Illinois need not dispense with its preferred mechanism for protecting its citizenry by virtue merely of a foreign judgment that envisioned less restrictive requirements' being imposed on the relevant sex offender. Illinois, as a state of the Union, has police power over the health and welfare of its citizens. See Barbier v. Connolly, 113 U.S. 27, 31, 5 S.Ct. 357, 28 L.Ed. 923 (1885) (observing that a state's police power permits it to enact laws promoting "the health, peace, morals, education, and good order of the people"); United States v. Salerno, 481 U.S. 739, 747, 107 S.Ct. 2095, 95 L.Ed.2d 697 (1987) ("There is no doubt that preventing danger to the community is a legitimate regulatory goal."). The Supreme Court has regularly upheld states' exercise of their police powers to protect their citizens against sexual predators. See, e.g., Smith v. Doe, 538 U.S. 84, 123 S.Ct. 1140, 155 L.Ed.2d 164 (2003); Kansas v. Hendricks, 521 U.S. 346, 117 S.Ct. 2072, 138 L.Ed.2d 501 (1997). As in Baker, the New York court in the present case "cannot command obedience elsewhere on a matter the [New York] court lacks authority to resolve." Baker, 522 U.S. at 240, 118 S.Ct. 657. New York has no authority to dictate to Illinois the manner in which it can best protect its citizenry from those convicted of sex offenses.
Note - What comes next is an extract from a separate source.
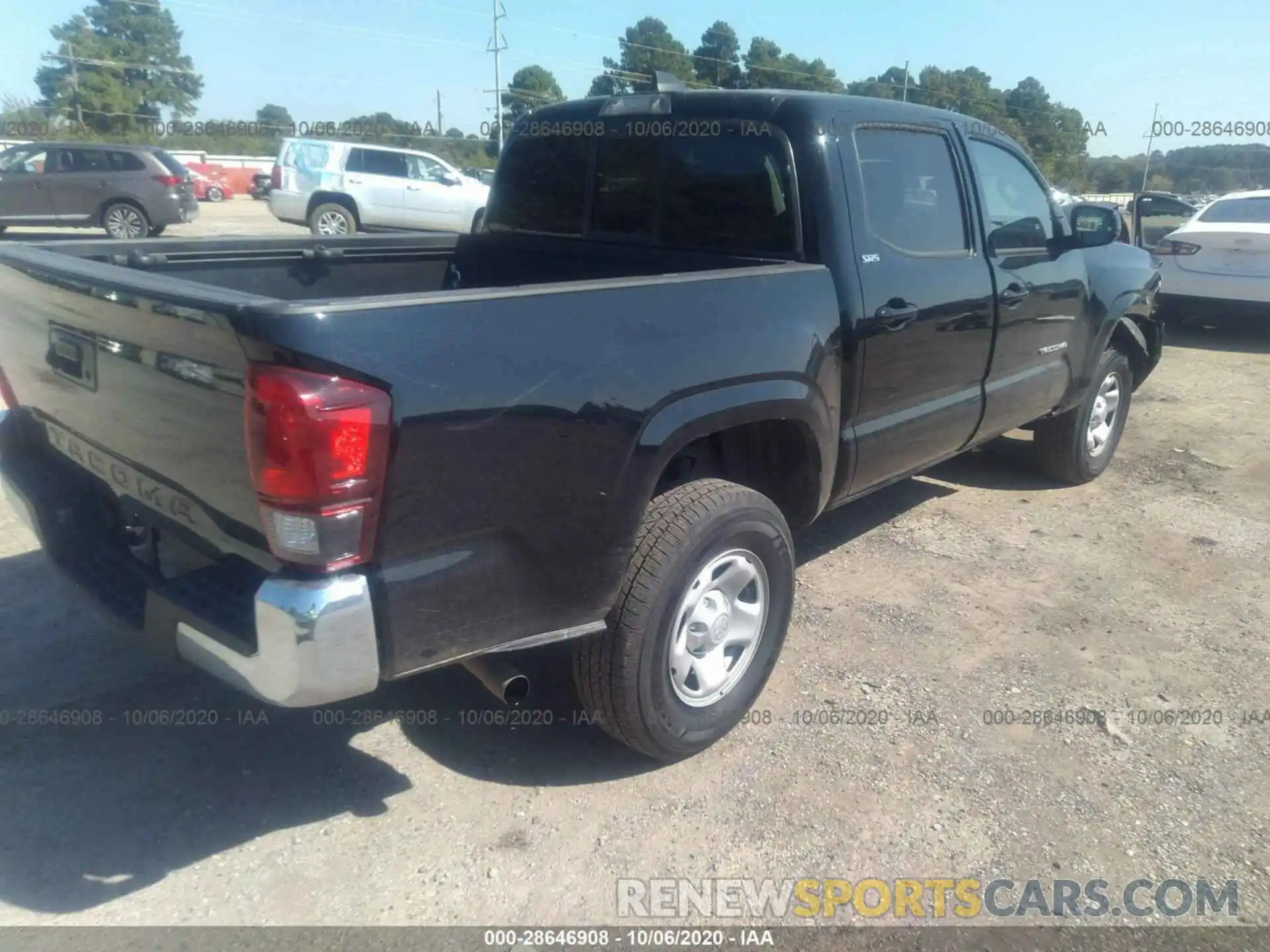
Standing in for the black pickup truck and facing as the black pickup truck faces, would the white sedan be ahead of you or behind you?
ahead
Nor is this a case in which a state's police power conflicts with the U.S. Constitution or an Act of Congress, for this would require state law to give way by virtue of the Supremacy Clause. See, e.g., Morris v. Jones, 329 U.S. 545, 552-53, 67 S.Ct. 451, 91 L.Ed. 488 (1947). The Full Faith and Credit Clause was enacted to preclude the same matters' being relitigated in different states as recalcitrant parties evade unfavorable judgments by moving elsewhere. It was never intended to allow one state to dictate the manner in which another state protects its populace. This being the case, there is no tension between Illinois's police power and the Full Faith and Credit Clause here. As a result, New York could promise Rosin only that he would never have to register as a sex offender within its own jurisdiction. Rosin could not bargain for a promise from New York as to what other states would do based on his guilty plea to sexual abuse in the third degree, for New York had no power to make such a promise.